------ Input data

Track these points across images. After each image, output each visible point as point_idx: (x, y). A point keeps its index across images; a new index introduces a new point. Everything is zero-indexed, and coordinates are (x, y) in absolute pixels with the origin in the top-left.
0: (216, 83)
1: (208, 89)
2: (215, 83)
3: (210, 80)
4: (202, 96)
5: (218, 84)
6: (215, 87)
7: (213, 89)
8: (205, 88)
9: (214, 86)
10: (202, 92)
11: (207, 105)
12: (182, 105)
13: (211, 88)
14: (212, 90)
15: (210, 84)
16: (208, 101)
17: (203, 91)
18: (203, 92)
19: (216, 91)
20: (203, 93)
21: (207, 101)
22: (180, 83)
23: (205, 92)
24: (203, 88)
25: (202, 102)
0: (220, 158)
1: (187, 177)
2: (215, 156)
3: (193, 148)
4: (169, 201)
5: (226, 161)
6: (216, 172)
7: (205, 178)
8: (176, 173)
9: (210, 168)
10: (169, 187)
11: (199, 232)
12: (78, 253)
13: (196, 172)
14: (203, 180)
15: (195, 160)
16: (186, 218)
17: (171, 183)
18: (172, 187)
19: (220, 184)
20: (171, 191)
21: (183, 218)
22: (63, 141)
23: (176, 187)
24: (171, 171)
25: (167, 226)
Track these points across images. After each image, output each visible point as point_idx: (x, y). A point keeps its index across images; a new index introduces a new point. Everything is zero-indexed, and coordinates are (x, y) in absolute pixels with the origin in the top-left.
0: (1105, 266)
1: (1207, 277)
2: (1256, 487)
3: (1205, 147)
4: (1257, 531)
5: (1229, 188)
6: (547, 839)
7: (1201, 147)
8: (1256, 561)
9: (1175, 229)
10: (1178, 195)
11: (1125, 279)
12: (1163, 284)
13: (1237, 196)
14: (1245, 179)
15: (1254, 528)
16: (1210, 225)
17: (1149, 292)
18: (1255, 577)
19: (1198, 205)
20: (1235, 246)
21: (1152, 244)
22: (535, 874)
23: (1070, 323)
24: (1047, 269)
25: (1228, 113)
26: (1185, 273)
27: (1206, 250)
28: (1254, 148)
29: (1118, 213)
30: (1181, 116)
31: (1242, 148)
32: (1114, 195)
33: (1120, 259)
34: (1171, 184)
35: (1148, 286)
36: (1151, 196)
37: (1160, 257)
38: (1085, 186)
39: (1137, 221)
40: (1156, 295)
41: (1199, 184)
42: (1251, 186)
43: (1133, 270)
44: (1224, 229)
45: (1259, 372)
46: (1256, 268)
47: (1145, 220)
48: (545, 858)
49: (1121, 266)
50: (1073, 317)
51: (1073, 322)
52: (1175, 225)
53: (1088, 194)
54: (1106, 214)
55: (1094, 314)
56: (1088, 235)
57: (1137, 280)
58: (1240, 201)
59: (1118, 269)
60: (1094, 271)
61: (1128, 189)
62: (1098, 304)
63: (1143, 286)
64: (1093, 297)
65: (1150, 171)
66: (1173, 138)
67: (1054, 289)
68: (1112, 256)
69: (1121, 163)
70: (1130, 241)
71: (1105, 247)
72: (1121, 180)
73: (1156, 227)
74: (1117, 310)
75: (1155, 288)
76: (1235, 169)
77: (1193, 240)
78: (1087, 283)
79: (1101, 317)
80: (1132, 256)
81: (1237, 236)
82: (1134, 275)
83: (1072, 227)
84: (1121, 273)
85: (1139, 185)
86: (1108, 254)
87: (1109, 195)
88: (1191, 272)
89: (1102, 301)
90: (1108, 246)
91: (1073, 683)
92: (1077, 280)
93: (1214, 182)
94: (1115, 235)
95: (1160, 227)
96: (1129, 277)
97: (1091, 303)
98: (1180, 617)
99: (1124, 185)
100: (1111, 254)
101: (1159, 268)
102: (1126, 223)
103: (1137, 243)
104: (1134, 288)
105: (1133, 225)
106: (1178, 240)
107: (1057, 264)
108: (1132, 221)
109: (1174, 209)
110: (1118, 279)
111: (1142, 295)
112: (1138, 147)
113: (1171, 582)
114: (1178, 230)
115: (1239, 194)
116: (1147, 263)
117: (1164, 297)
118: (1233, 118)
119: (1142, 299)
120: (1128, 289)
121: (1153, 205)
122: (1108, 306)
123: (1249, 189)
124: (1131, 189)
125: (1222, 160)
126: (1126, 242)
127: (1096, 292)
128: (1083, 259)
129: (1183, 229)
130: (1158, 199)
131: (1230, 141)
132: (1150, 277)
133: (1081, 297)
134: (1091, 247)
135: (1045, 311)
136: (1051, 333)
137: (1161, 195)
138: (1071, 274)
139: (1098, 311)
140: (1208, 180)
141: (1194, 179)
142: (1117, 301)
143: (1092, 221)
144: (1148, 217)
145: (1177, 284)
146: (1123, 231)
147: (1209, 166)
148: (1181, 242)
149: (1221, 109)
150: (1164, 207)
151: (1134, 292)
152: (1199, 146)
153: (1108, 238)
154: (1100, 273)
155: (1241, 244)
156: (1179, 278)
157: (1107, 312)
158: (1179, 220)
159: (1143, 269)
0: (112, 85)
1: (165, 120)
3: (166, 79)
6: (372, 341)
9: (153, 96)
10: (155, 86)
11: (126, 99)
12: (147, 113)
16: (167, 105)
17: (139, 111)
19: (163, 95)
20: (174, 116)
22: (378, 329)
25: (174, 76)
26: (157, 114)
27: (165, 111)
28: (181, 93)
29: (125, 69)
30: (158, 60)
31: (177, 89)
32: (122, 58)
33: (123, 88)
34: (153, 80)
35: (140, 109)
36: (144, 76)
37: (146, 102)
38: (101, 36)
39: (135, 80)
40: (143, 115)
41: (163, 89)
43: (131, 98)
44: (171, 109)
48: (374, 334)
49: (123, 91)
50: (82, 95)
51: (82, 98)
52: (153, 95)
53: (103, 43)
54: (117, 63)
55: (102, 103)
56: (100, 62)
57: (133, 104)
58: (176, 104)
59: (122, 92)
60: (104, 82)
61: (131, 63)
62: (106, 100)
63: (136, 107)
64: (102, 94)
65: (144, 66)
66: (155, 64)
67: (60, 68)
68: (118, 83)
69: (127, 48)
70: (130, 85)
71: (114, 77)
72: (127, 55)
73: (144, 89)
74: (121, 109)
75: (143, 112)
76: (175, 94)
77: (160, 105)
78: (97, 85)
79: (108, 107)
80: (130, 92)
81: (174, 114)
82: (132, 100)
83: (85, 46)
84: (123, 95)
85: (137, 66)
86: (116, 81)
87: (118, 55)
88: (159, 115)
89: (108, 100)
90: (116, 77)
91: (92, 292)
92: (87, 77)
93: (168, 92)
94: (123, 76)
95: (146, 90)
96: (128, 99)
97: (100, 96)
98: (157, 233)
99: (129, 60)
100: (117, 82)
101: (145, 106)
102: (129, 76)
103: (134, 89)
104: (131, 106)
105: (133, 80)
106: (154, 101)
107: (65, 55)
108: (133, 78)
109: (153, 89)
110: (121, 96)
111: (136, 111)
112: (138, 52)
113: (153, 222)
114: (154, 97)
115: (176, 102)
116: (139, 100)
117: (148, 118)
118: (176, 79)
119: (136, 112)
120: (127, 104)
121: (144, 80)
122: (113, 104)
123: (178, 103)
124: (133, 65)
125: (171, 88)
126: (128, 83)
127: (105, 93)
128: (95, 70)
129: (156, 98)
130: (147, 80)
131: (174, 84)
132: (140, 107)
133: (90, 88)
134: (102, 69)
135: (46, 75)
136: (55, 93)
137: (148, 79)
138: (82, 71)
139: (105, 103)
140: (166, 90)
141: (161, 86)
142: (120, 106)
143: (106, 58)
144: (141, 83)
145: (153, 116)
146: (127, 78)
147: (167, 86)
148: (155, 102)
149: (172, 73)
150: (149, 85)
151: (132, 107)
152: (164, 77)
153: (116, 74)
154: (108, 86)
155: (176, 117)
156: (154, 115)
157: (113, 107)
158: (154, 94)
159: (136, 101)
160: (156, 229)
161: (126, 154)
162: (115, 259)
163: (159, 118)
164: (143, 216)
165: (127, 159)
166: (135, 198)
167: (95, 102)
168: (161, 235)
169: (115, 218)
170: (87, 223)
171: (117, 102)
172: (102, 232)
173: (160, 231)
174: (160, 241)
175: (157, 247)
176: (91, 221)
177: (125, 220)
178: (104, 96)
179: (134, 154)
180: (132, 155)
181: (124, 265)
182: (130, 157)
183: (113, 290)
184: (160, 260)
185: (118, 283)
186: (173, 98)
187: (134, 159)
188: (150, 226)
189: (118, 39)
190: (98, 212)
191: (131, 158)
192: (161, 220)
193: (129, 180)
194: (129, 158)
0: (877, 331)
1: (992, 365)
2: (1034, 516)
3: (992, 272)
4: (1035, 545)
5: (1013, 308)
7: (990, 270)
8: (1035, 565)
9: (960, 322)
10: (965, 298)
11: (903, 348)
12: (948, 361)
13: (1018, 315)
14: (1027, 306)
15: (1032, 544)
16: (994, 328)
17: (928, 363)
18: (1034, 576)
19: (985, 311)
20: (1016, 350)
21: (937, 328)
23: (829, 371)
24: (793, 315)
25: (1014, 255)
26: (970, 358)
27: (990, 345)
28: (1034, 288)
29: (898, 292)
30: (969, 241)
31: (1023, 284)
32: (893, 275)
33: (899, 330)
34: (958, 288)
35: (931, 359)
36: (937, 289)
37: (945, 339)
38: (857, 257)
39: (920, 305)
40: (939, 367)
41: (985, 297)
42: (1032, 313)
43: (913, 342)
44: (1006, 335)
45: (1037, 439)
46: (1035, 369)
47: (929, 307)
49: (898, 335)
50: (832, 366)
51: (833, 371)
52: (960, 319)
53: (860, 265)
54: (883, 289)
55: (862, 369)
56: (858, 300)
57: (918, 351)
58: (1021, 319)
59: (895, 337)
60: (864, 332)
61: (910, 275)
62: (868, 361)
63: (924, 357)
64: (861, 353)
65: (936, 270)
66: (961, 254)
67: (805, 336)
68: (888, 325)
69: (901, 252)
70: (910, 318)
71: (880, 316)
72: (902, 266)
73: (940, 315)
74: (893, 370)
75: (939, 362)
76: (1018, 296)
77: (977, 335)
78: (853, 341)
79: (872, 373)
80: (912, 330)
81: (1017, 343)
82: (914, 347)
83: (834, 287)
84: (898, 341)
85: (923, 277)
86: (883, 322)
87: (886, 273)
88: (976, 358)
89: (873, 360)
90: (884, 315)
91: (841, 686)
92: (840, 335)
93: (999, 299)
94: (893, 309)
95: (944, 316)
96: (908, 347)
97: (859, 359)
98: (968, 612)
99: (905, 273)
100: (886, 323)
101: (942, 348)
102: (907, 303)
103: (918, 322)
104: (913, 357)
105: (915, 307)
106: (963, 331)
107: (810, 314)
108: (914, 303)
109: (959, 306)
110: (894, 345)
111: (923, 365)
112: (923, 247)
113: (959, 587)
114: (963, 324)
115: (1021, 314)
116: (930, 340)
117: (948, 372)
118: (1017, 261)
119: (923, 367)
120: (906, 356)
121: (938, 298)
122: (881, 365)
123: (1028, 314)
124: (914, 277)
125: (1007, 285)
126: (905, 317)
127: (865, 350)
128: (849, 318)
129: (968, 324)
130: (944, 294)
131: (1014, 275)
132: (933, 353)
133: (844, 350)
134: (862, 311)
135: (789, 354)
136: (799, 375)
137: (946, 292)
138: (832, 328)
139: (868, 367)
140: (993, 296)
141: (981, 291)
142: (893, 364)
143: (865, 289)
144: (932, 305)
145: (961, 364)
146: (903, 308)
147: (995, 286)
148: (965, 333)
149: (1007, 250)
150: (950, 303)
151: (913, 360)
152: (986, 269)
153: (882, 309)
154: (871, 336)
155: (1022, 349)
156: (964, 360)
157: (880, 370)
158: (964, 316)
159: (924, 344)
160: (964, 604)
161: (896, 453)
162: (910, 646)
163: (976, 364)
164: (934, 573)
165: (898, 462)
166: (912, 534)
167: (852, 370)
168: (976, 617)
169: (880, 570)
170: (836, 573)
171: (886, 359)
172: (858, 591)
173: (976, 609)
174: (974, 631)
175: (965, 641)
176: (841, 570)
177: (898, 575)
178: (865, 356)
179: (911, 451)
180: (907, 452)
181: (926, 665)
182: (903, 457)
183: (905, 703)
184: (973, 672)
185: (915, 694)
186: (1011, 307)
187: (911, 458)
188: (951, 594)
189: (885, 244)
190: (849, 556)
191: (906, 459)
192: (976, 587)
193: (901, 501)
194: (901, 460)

------------

Reproduce verbatim the lines that begin with the one containing "160: (156, 229)" and end with the one containing "102: (907, 303)", both included.

160: (156, 229)
161: (126, 154)
162: (115, 259)
163: (159, 118)
164: (143, 216)
165: (127, 159)
166: (135, 198)
167: (95, 102)
168: (161, 235)
169: (115, 218)
170: (87, 223)
171: (117, 102)
172: (102, 232)
173: (160, 231)
174: (160, 241)
175: (157, 247)
176: (91, 221)
177: (125, 220)
178: (104, 96)
179: (134, 154)
180: (132, 155)
181: (124, 265)
182: (130, 157)
183: (113, 290)
184: (160, 260)
185: (118, 283)
186: (173, 98)
187: (134, 159)
188: (150, 226)
189: (118, 39)
190: (98, 212)
191: (131, 158)
192: (161, 220)
193: (129, 180)
194: (129, 158)
0: (877, 331)
1: (992, 365)
2: (1034, 516)
3: (992, 272)
4: (1035, 545)
5: (1013, 308)
7: (990, 270)
8: (1035, 565)
9: (960, 322)
10: (965, 298)
11: (903, 348)
12: (948, 361)
13: (1018, 315)
14: (1027, 306)
15: (1032, 544)
16: (994, 328)
17: (928, 363)
18: (1034, 576)
19: (985, 311)
20: (1016, 350)
21: (937, 328)
23: (829, 371)
24: (793, 315)
25: (1014, 255)
26: (970, 358)
27: (990, 345)
28: (1034, 288)
29: (898, 292)
30: (969, 241)
31: (1023, 284)
32: (893, 275)
33: (899, 330)
34: (958, 288)
35: (931, 359)
36: (937, 289)
37: (945, 339)
38: (857, 257)
39: (920, 305)
40: (939, 367)
41: (985, 297)
42: (1032, 313)
43: (913, 342)
44: (1006, 335)
45: (1037, 439)
46: (1035, 369)
47: (929, 307)
49: (898, 335)
50: (832, 366)
51: (833, 371)
52: (960, 319)
53: (860, 265)
54: (883, 289)
55: (862, 369)
56: (858, 300)
57: (918, 351)
58: (1021, 319)
59: (895, 337)
60: (864, 332)
61: (910, 275)
62: (868, 361)
63: (924, 357)
64: (861, 353)
65: (936, 270)
66: (961, 254)
67: (805, 336)
68: (888, 325)
69: (901, 252)
70: (910, 318)
71: (880, 316)
72: (902, 266)
73: (940, 315)
74: (893, 370)
75: (939, 362)
76: (1018, 296)
77: (977, 335)
78: (853, 341)
79: (872, 373)
80: (912, 330)
81: (1017, 343)
82: (914, 347)
83: (834, 287)
84: (898, 341)
85: (923, 277)
86: (883, 322)
87: (886, 273)
88: (976, 358)
89: (873, 360)
90: (884, 315)
91: (841, 686)
92: (840, 335)
93: (999, 299)
94: (893, 309)
95: (944, 316)
96: (908, 347)
97: (859, 359)
98: (968, 612)
99: (905, 273)
100: (886, 323)
101: (942, 348)
102: (907, 303)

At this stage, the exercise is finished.